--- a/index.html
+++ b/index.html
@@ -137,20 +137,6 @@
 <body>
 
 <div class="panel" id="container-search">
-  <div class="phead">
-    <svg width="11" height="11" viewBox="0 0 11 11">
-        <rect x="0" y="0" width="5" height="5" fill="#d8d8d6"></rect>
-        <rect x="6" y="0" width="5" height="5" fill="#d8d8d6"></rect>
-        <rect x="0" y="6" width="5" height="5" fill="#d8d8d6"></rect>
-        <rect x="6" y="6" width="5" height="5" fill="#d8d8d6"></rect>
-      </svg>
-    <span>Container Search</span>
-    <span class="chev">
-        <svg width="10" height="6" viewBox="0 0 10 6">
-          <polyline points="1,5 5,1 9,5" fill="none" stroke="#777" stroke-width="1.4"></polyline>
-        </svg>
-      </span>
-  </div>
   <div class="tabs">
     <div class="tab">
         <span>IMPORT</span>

◆ ◆ ◆ ◆ ◆

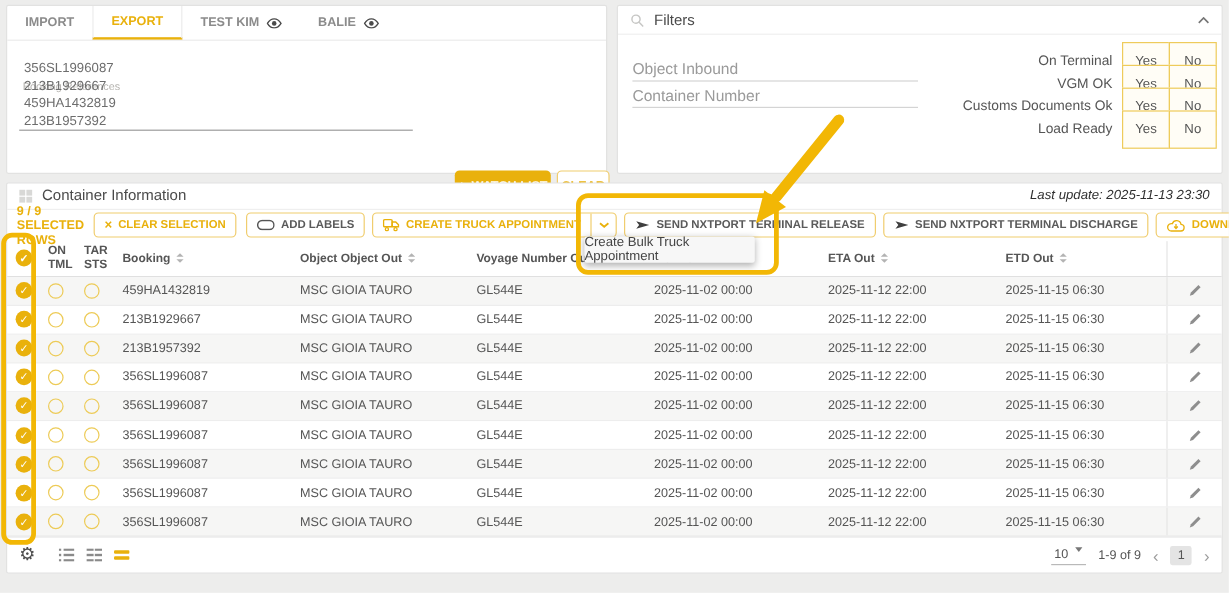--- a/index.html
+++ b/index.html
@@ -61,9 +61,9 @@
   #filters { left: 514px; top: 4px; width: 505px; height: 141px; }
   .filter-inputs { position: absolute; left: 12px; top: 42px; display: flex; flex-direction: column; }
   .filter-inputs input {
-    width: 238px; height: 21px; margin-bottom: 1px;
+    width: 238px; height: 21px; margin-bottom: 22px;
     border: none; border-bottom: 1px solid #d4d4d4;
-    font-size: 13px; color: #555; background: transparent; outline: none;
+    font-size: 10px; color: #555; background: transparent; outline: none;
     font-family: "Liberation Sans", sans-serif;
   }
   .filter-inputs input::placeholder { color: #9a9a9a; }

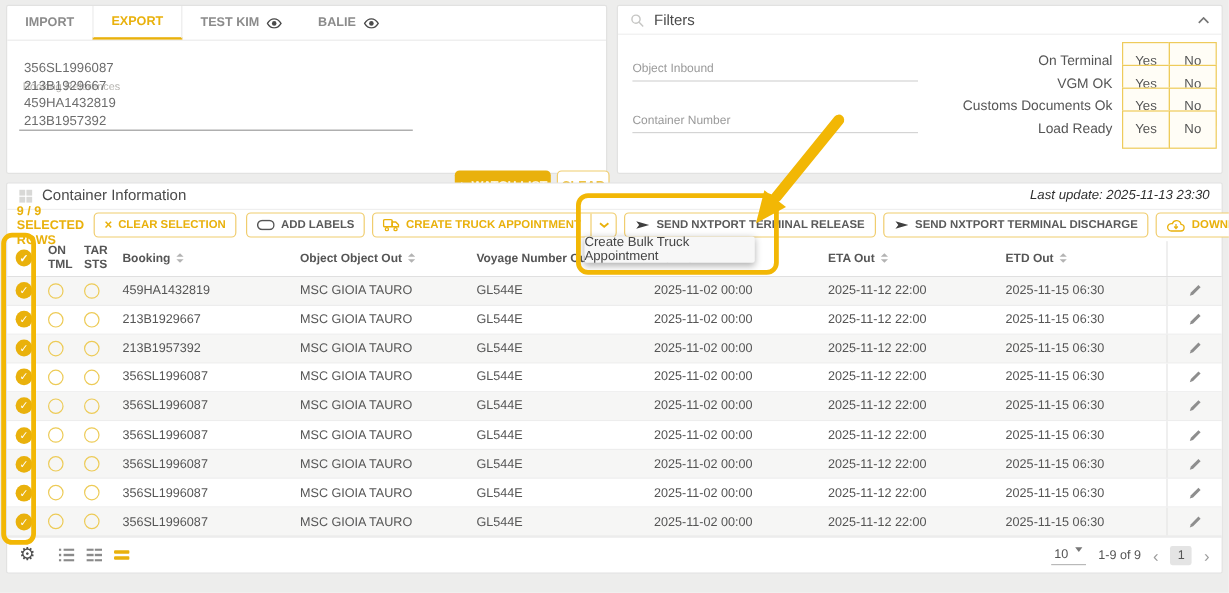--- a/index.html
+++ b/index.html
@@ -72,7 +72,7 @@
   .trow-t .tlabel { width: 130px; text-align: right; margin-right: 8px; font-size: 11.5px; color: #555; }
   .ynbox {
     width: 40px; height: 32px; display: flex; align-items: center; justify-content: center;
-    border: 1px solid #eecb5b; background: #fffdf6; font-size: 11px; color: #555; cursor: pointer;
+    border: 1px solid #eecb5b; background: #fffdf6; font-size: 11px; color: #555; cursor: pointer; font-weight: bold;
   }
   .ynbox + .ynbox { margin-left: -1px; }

◆ ◆ ◆ ◆ ◆

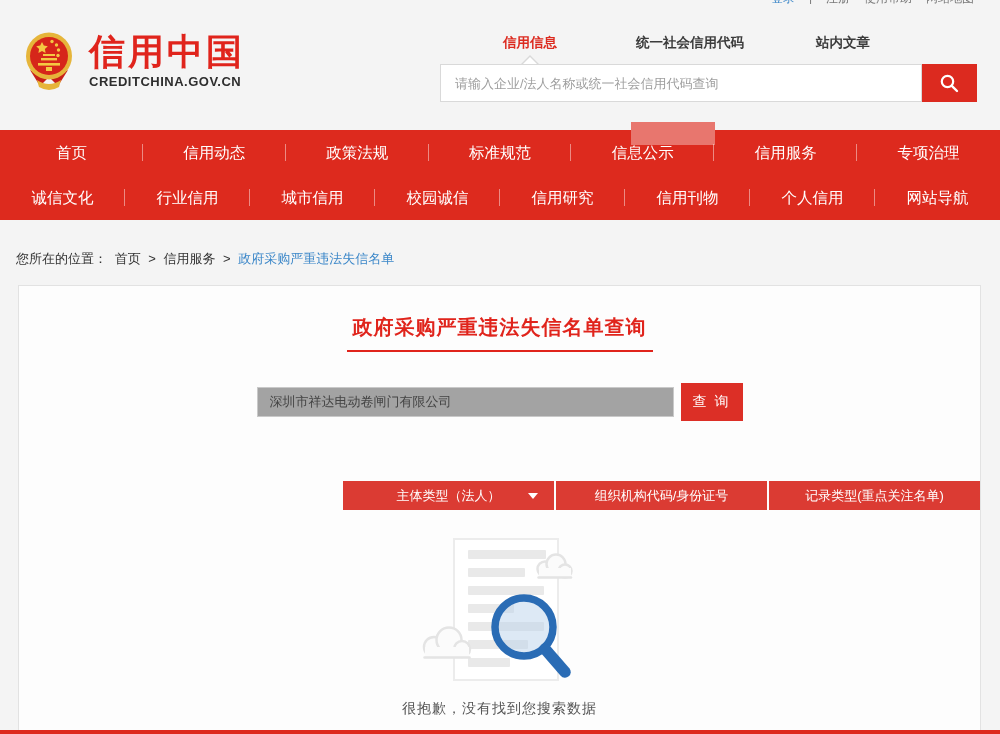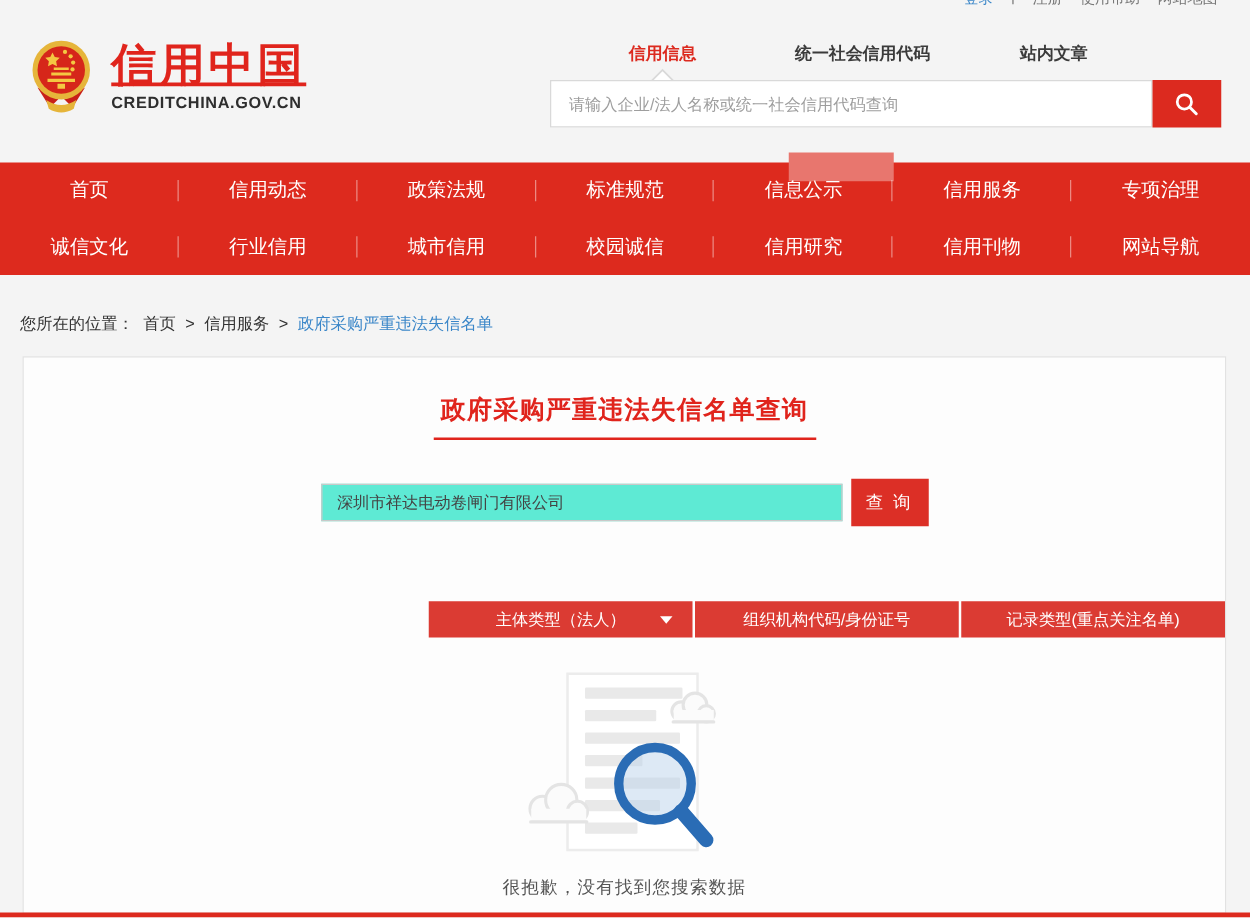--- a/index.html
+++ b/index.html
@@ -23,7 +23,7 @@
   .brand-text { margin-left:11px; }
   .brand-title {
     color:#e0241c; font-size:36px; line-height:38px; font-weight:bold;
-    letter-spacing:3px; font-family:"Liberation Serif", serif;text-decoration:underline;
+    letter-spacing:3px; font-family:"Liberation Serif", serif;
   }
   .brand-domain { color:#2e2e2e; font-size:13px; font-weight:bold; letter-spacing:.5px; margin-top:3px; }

◆ ◆ ◆ ◆ ◆

• Task goal:
Return all lines of the material that have "flex" in them.

• Response:
   .filter-inputs { position: absolute; left: 12px; top: 42px; display: flex; flex-direction: column; }
     width: 40px; height: 32px; display: flex; align-items: center; justify-content: center;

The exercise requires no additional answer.